What is the breakeven for a FV long call?
The breakeven for the FV long call priced on this page is roughly $71.45 at expiration, derived from end-of-day chain premiums. Breakeven is the underlying price at which the strategy's P&L crosses zero ignoring transaction costs and assignment risk. The current FV market-implied 1-standard-deviation expected move is approximately 4.99%; if the move sits well outside the breakeven distance, the structure's risk-reward becomes correspondingly tighter.
When should you consider a long call on FV?

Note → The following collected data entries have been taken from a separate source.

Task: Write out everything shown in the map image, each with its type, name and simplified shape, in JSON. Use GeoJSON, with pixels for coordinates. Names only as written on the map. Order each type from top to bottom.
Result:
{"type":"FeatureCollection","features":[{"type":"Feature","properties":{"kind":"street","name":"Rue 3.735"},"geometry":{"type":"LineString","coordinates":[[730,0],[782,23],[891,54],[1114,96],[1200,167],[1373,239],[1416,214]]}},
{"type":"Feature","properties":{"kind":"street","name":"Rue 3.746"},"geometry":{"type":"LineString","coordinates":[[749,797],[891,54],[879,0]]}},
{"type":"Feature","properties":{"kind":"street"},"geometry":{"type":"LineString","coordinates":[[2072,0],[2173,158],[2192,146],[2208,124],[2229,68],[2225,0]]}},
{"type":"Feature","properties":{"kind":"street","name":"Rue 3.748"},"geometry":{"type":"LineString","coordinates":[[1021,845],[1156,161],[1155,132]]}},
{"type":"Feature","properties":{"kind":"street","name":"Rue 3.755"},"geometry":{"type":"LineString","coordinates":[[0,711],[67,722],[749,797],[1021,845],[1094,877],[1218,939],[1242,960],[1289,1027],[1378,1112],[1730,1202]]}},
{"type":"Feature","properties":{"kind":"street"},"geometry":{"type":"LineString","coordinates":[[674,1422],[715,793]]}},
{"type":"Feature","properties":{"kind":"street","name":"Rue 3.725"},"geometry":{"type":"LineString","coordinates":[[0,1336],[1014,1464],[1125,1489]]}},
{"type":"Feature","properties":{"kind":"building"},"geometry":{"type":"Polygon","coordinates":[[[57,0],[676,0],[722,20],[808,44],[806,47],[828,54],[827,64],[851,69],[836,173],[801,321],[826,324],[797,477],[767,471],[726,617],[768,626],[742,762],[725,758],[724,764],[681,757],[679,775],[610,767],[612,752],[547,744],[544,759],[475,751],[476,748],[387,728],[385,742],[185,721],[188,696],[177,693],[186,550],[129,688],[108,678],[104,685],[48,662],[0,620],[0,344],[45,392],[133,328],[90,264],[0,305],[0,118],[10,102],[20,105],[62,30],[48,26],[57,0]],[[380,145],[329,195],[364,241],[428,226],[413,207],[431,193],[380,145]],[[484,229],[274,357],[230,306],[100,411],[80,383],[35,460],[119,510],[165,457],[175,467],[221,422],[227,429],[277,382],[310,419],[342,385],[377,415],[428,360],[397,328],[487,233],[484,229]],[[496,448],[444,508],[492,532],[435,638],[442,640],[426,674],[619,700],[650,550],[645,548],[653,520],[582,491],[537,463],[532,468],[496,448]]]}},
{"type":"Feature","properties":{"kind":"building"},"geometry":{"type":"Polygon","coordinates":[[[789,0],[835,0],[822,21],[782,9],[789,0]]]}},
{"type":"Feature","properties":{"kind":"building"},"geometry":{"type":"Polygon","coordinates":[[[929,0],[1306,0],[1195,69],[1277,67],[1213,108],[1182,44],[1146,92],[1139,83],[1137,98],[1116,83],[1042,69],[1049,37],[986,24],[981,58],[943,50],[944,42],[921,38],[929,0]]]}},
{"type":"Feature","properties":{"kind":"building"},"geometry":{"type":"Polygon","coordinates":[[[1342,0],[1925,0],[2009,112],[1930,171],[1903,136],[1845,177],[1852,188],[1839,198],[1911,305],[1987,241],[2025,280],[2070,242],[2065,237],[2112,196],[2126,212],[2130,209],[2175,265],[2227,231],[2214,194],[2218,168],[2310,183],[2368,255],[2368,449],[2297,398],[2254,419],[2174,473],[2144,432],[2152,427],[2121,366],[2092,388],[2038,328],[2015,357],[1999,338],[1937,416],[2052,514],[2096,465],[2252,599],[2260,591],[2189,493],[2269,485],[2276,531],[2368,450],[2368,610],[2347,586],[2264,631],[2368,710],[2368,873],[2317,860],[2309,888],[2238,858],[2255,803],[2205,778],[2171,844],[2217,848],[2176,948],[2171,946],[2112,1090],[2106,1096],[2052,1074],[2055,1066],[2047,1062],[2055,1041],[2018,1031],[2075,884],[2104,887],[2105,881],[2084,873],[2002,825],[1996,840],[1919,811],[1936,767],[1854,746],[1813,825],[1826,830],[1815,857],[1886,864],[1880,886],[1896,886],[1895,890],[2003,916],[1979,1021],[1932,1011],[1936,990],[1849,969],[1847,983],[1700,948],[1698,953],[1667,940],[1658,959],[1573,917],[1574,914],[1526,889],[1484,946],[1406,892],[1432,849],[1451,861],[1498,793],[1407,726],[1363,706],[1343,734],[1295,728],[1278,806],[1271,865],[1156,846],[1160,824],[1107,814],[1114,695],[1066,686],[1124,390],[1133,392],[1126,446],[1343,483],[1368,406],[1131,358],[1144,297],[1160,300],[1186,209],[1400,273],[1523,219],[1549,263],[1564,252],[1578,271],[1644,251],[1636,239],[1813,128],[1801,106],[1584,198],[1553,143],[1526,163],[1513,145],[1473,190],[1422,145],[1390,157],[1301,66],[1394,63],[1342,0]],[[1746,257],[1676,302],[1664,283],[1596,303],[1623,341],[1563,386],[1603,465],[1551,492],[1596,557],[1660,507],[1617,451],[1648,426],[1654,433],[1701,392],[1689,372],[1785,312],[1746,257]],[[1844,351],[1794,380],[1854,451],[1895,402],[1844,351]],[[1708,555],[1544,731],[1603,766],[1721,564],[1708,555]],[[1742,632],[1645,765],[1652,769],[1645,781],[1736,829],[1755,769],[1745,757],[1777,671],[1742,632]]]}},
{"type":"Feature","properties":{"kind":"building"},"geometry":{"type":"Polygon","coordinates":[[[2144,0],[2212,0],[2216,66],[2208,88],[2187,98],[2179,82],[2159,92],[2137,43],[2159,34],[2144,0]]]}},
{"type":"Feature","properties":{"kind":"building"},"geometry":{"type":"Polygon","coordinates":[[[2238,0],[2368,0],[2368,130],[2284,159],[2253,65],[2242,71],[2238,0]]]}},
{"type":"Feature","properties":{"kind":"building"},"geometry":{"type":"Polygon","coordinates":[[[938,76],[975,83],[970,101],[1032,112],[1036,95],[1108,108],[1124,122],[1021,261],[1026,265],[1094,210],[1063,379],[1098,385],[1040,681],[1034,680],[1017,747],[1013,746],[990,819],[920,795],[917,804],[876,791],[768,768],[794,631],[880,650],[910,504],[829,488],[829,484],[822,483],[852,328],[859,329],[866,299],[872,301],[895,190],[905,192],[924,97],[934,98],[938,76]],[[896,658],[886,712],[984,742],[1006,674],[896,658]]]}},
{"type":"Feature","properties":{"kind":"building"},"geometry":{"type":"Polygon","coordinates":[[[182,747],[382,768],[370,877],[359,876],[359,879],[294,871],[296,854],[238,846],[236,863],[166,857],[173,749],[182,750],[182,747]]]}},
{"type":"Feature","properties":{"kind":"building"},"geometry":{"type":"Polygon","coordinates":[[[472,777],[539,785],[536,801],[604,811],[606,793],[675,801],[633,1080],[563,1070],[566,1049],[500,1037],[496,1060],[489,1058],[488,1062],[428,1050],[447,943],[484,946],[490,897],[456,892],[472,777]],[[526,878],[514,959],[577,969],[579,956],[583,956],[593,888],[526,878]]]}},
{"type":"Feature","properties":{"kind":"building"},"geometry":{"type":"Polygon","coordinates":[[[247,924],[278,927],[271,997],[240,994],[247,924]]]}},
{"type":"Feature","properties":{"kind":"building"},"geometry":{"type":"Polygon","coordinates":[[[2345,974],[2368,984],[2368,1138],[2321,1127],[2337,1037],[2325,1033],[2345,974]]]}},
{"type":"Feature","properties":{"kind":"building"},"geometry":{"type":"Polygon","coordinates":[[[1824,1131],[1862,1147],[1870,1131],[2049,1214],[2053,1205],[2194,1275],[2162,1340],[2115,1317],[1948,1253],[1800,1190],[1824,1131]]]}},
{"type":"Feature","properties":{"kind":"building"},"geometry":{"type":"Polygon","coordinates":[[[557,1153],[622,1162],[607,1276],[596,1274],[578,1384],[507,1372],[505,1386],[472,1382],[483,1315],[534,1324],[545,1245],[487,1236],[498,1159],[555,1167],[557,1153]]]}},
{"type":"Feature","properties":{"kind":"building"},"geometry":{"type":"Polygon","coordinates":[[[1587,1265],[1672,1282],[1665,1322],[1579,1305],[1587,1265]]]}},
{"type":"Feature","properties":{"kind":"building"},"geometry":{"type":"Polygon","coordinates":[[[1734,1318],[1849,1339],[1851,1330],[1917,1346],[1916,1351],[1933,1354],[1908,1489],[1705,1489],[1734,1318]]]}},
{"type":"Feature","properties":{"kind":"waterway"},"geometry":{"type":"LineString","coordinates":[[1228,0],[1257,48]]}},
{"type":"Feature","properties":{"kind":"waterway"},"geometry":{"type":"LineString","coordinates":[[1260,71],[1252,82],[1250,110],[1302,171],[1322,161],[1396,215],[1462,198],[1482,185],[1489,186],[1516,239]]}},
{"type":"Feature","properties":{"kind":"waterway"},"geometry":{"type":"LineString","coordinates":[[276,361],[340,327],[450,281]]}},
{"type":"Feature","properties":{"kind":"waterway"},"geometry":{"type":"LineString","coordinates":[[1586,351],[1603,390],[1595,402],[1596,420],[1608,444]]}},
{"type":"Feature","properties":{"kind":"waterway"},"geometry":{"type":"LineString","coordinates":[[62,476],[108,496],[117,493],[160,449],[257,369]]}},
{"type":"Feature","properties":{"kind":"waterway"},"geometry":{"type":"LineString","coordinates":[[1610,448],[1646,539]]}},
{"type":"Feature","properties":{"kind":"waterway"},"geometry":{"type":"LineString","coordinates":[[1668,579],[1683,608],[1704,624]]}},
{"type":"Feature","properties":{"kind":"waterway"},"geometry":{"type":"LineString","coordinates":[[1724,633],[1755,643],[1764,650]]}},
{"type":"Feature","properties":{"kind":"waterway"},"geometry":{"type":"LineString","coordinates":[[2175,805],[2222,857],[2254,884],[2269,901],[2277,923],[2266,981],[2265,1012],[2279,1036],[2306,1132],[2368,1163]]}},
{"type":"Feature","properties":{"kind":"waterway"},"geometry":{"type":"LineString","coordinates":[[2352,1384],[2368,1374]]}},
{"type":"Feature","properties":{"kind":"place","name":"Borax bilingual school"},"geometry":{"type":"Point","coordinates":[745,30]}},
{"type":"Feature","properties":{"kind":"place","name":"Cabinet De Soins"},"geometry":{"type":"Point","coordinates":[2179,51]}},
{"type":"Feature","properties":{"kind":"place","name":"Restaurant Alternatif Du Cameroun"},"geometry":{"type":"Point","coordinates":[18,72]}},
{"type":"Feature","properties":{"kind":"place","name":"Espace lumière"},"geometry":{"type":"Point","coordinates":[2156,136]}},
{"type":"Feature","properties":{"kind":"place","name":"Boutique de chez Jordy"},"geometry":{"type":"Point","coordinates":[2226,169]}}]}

Long calls on FV express a bullish thesis with defined risk; traders use them ahead of FV catalysts (earnings, product launches, macro events) when the expected upside justifies the premium and theta decay.
How does current FV implied volatility affect this long call?
FV ATM IV is at 17.40% with IV rank near 1.47%, which is on the low end of its 1-year range. Premium-buying structures (long call, long put, debit spreads) are relatively cheap in this regime; premium-selling structures collect less credit per unit risk.